■ **EXTRACTED RECORDS**
******************************
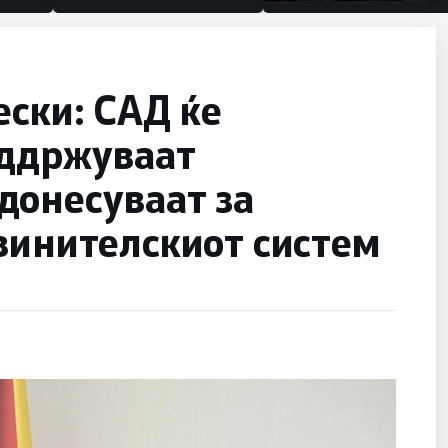
половина тунел во слепа
улица, сега имаме целин
ески: САД ќе
оддржуваат
донесуваат за
винителскиот систем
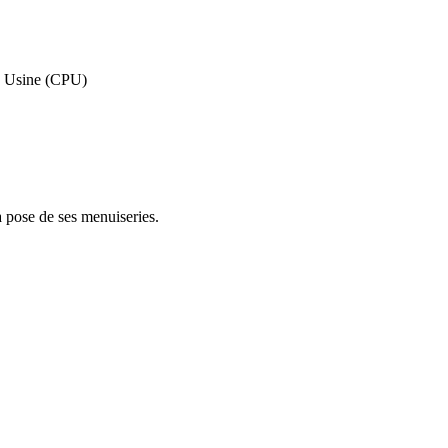
en Usine (CPU)
la pose de ses menuiseries.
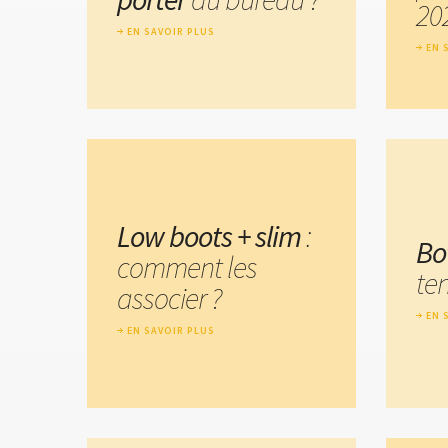
20
EN SAVOIR PLUS
EN 
Low boots + slim
:
Bo
comment les
te
associer ?
EN 
EN SAVOIR PLUS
******************************
■ **HOW TO COMPLETE THIS TASK**
Reproduce every line of the data above word for word, character by character, but leave out the pictures.

■ **RESPONSE TO THE TASK**
половина тунел во слепа
улица, сега имаме целин
ески: САД ќе
оддржуваат
донесуваат за
винителскиот систем
en Usine (CPU)
la pose de ses menuiseries.
20
EN SAVOIR PLUS
EN 
Low boots + slim
:
Bo
comment les
te
associer ?
EN 
EN SAVOIR PLUS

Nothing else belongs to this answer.